Pour eux, le raccrochage scolaire est chargé de plusieurs espoirs. Les jeunes souhaitent se stabiliser à la suite d’une série de ruptures et de transitions. Le raccrochage représente aussi l’occasion de se former pour obtenir un travail qui corresponde à leurs désirs et qui leur permette de se sortir d’une situation de pauvreté. Pourtant, les taux de diplomation à l’éducation des adultes ne sont pas réjouissants. Une directrice d’un CEA de l’île de Montréal témoignait récemment sur les ondes de Radio-Canada qu’à peine 20 % des personnes de moins de 25 ans qui s’inscrivent à son centre obtiennent finalement leur DES. Parmi les causes de ces insuccès, il importe de souligner le manque de soutien offert aux élèves inscrits à l’éducation des adultes, une conséquence du sous-financement de ce secteur, mais aussi du régime pédagogique : l’enseignement individualisé.

Jeunes isolés

 

En effet, ma recherche démontre que les besoins relationnels des jeunes à l’éducation des adultes sont importants. Or, ils sont isolés dans le régime pédagogique individualisé. Considérant les besoins mis en lumière par la recherche, le constat est que trop peu de professionnels s’emploient à accompagner les jeunes adultes dans leurs difficultés scolaires, mais aussi dans leurs difficultés personnelles. N’est-il pas inconséquent de demander à ces élèves de réussir dans des conditions d’apprentissage moins favorables qu’au secteur des jeunes où ils ont échoué ? Dans les conditions actuelles, le secteur de l’éducation des adultes peine à atteindre ses objectifs de lutte à l’exclusion sociale. Les recommandations de ma recherche visent à développer les services d’accompagnement individuel et de groupe dans les Centres d’éducation des adultes. En attendant une politique actualisée (la dernière date de 2002) et un réinvestissement à l’éducation des adultes, les milieux communautaires pallient les besoins en investissant leurs savoirs et d’importantes ressources éducatives dans les CEA.
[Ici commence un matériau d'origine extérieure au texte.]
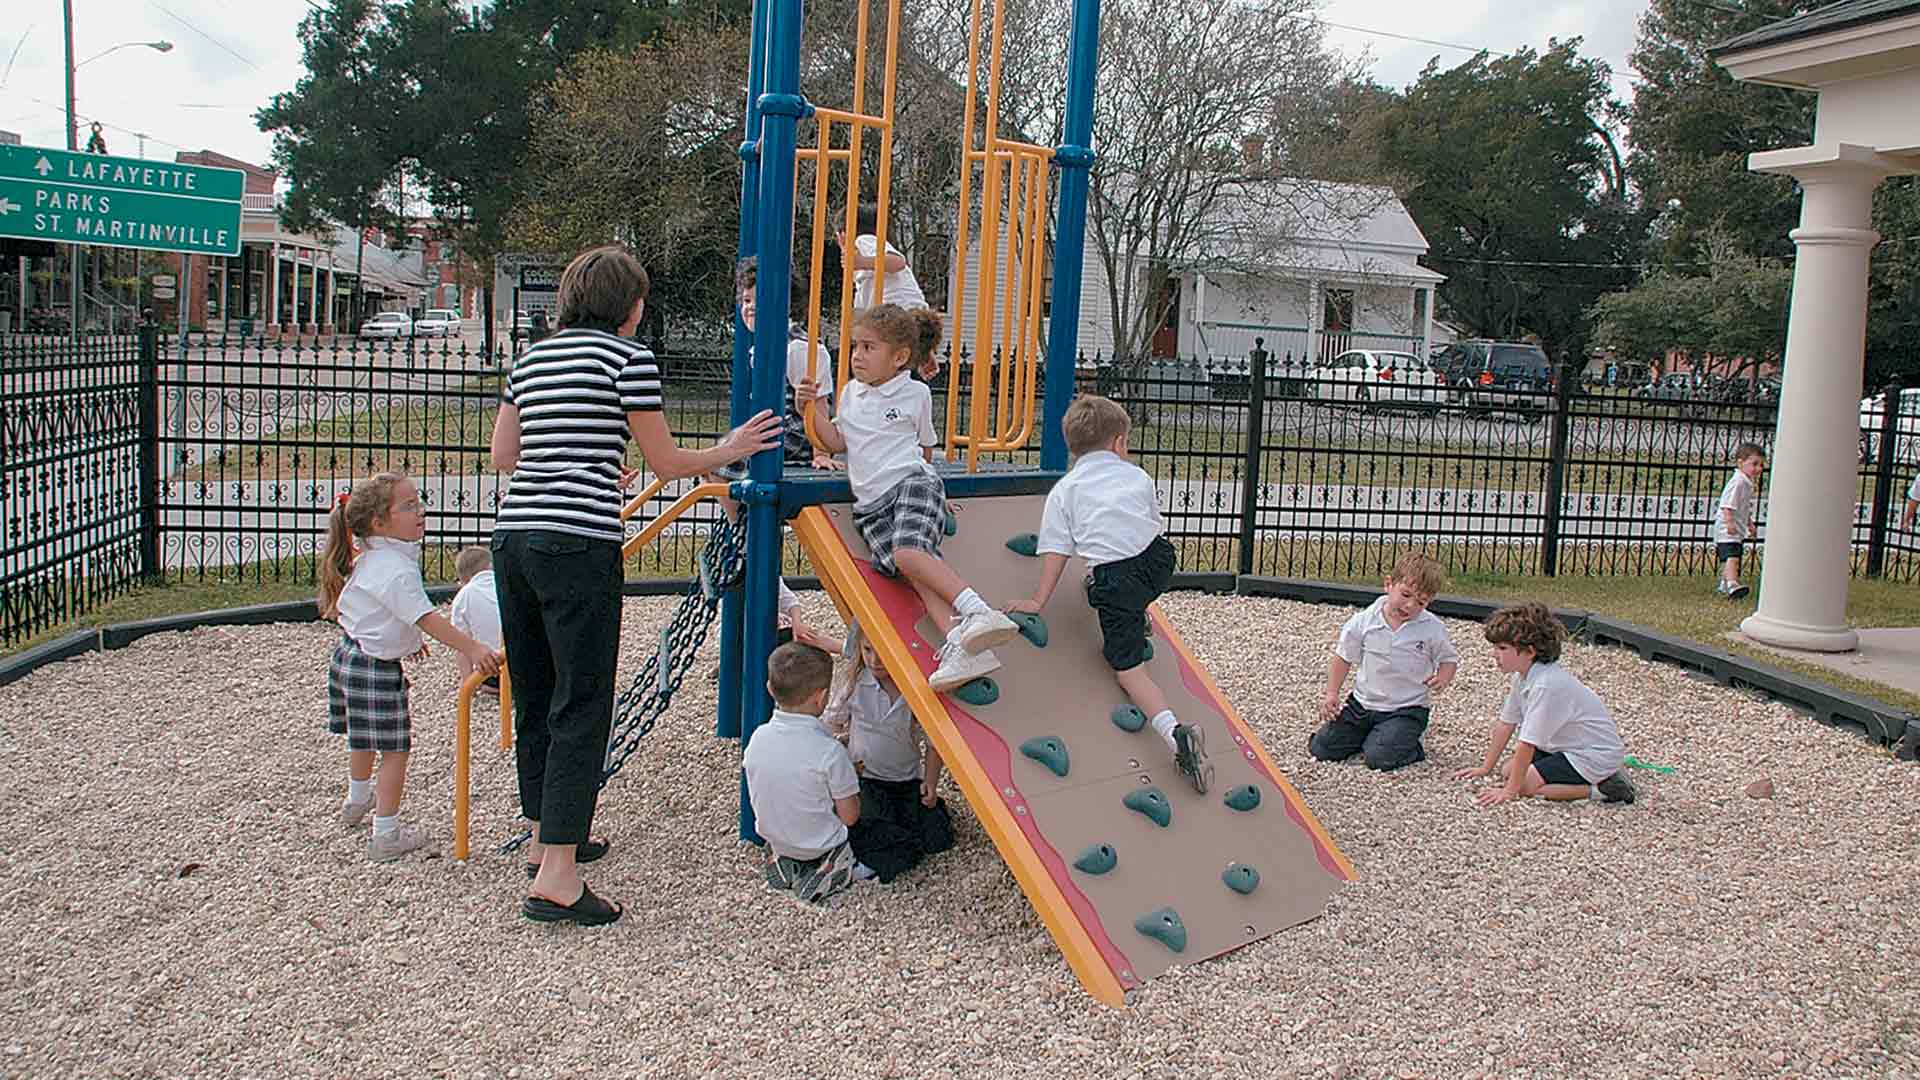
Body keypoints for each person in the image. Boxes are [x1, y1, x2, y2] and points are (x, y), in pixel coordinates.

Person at [489, 245, 781, 925]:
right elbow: (666, 460)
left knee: (536, 693)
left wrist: (584, 461)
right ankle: (557, 878)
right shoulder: (628, 359)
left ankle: (544, 837)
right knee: (583, 699)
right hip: (577, 543)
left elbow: (506, 454)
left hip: (515, 539)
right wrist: (732, 449)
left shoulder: (531, 358)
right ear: (631, 306)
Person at [795, 304, 1020, 692]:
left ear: (899, 357)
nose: (857, 355)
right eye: (855, 346)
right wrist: (810, 408)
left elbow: (925, 450)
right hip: (872, 506)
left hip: (910, 483)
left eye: (869, 347)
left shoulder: (915, 393)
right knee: (915, 577)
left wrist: (933, 492)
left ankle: (979, 610)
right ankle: (962, 646)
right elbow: (834, 441)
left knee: (908, 555)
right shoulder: (849, 395)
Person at [1007, 394, 1213, 793]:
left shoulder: (1066, 490)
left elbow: (1057, 551)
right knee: (1126, 583)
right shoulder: (1137, 476)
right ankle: (1138, 610)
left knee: (1127, 669)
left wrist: (1038, 600)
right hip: (1159, 560)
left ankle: (1176, 735)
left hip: (1117, 580)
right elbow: (1148, 524)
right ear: (1119, 443)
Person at [318, 473, 504, 862]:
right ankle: (385, 834)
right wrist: (472, 647)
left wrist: (408, 642)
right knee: (395, 750)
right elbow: (426, 617)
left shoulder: (374, 553)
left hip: (350, 655)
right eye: (408, 506)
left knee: (363, 737)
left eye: (418, 502)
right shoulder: (395, 567)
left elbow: (386, 611)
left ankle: (357, 797)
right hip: (374, 669)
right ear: (379, 522)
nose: (420, 511)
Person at [1454, 602, 1635, 807]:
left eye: (1502, 648)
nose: (1495, 654)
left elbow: (1527, 743)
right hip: (1565, 746)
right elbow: (1506, 724)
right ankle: (1593, 779)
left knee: (1524, 786)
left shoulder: (1546, 686)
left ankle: (1606, 790)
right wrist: (1486, 767)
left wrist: (1510, 791)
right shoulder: (1522, 677)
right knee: (1508, 770)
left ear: (1530, 651)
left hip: (1592, 754)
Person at [744, 642, 872, 903]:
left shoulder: (758, 738)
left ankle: (781, 857)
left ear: (770, 689)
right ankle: (834, 868)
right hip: (819, 844)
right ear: (821, 698)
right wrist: (851, 777)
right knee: (866, 824)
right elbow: (850, 817)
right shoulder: (830, 752)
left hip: (774, 835)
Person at [1308, 552, 1459, 772]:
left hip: (1406, 709)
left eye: (1421, 602)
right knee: (1322, 748)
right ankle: (1373, 735)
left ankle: (1410, 746)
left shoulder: (1431, 628)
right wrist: (1332, 693)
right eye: (1405, 594)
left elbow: (1448, 659)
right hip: (1362, 704)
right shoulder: (1364, 621)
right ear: (1389, 584)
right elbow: (1343, 657)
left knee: (1379, 758)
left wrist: (1443, 677)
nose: (1410, 605)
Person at [827, 623, 954, 882]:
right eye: (867, 650)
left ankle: (893, 837)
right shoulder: (855, 684)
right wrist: (841, 759)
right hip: (867, 781)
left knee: (938, 839)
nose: (874, 660)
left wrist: (930, 782)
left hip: (907, 782)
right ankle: (855, 857)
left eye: (882, 652)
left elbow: (935, 741)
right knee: (873, 827)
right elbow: (829, 724)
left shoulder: (916, 688)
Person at [734, 256, 838, 469]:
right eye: (746, 300)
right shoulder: (763, 346)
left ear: (784, 305)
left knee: (720, 463)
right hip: (770, 434)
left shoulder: (797, 348)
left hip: (794, 441)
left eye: (760, 300)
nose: (751, 307)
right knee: (714, 462)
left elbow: (817, 403)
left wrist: (821, 453)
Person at [840, 202, 928, 313]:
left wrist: (862, 262)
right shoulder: (868, 249)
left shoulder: (864, 240)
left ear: (842, 234)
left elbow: (898, 262)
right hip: (903, 309)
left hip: (901, 308)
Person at [1714, 443, 1765, 600]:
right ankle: (1732, 584)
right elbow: (1727, 505)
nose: (1758, 468)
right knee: (1732, 557)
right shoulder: (1738, 482)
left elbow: (1742, 507)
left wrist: (1749, 524)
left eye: (1761, 465)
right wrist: (1729, 523)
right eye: (1754, 464)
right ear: (1740, 463)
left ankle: (1724, 584)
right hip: (1727, 529)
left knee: (1729, 557)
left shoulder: (1746, 482)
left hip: (1736, 528)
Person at [450, 546, 503, 694]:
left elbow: (461, 645)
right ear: (492, 566)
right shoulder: (509, 586)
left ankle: (487, 685)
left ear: (463, 579)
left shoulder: (464, 596)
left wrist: (468, 682)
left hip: (494, 670)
Ces initiatives entre les milieux de la recherche, de l’éducation formelle et communautaires sont importantes. Par contre, elles ne suffiront pas à combler les besoins dans un contexte de sous-financement. Les milieux éducatifs savent ce dont ils ont besoin pour atteindre d’ambitieux objectifs de réussite scolaire. Il en revient au nouveau ministre de l’Éducation et de l’Enseignement supérieur de fournir aux acteurs de ce secteur les ressources dont ils ont besoin pour lutter contre l’exclusion sociale, relever le niveau de formation générale de la population et, plus spécifiquement, de favoriser une transition positive des jeunes à la vie adulte.

Les jeunes adultes rencontrés dans ma recherche décrivent leur expérience dans les centres d’éducation des adultes comme une épreuve supplémentaire dans un parcours de vie déjà ponctué de nombreux obstacles. Plutôt que d’amputer des ressources qui leur sont pourtant destinées, il faut au contraire investir intensivement l’accompagnement lors de cette étape cruciale d’une histoire de vie qu’est le retour en formation.